The Information Security Manager will combine technical expertise and strategic thinking to create and drive innovative strategic, technological and operational solutions that effectively mitigate Nouryon-wide cyber risk to an acceptable level. The IT Cybersecurity expert will be part of a global IT organization that supports all businesses, functions and country organizations. Our mission is to provide fit for purpose and effective IT services to help exceed our company ambition and grow talent and capabilities within the organization. Central to our success is a sophisticated strategy and structure, delivered via a diverse and flat organizational structure that enables an agile and flexible approach.
- Management of the Information Management (IM) related Cyber Portfolio.
- Act as Information Manager towards the Office of the Chief Information Security Officer (CISO) and translate the Cyber Program into IM related demand and projects.
- Act as Program Manager for the implementation of IM Cyber related projects.
- Define IM standards, policies, procedures and controls within the Cyber domain.
- Create, maintain and implement the IM related cyber security framework, including policies, standards, procedures and controls (embedded within the IM Operating Model). Assess and manage the IM cyber risks.
- Actively manage IM cyber risks to include driving and monitoring remediation actions.
- Contribute to the continuous employee cyber security awareness program executed by the Office of the CISO.
- Facilitate creation of IM services to support the security awareness program.
- Monitor and report on compliance with IM cyber security controls while identifying areas for improvement.
- Drive projects to make improvements.
- Report status on basis of KPI’s to stakeholders (like IM and CISO)
- Detection, response and recovery from cyber security incidents.
- Be an active member in case of major incidents.
- Support the cyber security incident management process.
- Manage the relationship with the SOC (managed service).
- Define and report on relevant KPIs.
- Support the creation of the Security Architecture
- Support the Enterprise Architects in creating the Enterprise Architecture for the Cyber domain.
- Support specific cyber security-related investigations requested by the Office of the CISO.
Education & Experience
- Master’s degree in Business Management, Computer Science, Computer Engineering, Mathematics, or a related field of study.
- Eight to ten years work experience in IT, including several years in IT Security (e.g., CISM or CISSP).
- Experience defining policies and control frameworks (NIST CSF, ISO27001, COBIT).
- Experience managing cyber security risks including security incident management.
- Experience working with suppliers including outsourced SOC providers.
- Experience with driving change and transformation, managing large projects (agile & waterfall), and managing teams of experts (directly/indirectly).
Knowledge, Skills & Abilities
- Broad knowledge of IT Governance and Information Security issues (e.g. CobIT, ISO27001).
- Deep knowledge of the relevant technical aspects of information security. Highly experienced with applicable IT Governance frameworks and market standards.
- Knowledge of cyber security in the process industry (OT / ICS) and relevant standards like IEC 62443.

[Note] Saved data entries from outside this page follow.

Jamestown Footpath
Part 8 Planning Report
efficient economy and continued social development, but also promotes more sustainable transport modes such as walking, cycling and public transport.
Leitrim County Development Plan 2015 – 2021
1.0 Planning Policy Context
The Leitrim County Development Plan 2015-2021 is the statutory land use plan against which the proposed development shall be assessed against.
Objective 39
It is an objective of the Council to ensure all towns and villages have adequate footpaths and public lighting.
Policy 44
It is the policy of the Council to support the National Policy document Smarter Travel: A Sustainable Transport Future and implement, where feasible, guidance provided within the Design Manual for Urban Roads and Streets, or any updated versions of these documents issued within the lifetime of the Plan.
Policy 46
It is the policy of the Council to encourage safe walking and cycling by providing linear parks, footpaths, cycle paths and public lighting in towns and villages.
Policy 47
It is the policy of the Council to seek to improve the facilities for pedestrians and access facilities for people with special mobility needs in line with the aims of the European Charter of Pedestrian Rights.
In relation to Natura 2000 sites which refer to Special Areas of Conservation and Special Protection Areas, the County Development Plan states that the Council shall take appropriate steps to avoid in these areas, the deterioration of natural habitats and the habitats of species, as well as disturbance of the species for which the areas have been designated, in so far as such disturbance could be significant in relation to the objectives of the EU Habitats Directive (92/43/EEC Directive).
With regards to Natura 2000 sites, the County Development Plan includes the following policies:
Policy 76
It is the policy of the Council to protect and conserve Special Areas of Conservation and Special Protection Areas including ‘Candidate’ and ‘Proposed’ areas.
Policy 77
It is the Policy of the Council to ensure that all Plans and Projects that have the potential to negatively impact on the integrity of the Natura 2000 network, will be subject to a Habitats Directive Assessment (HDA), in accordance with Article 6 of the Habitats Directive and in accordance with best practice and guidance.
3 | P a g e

- Knowledge of the business processes in the manufacturing industry/IT.
- Able to explain relevant issues to non-information security specialists.
- Skilled at change management.
- Strong knowledge of security programs to include implementation and management.
- Excellent communication, persuasion and presentation skills. Ability to communicate effectively on leadership level and to technical teams.
- Willingness and desire to innovate and continuously improve.
- Able to communicate fluently in English, both verbal and in writing.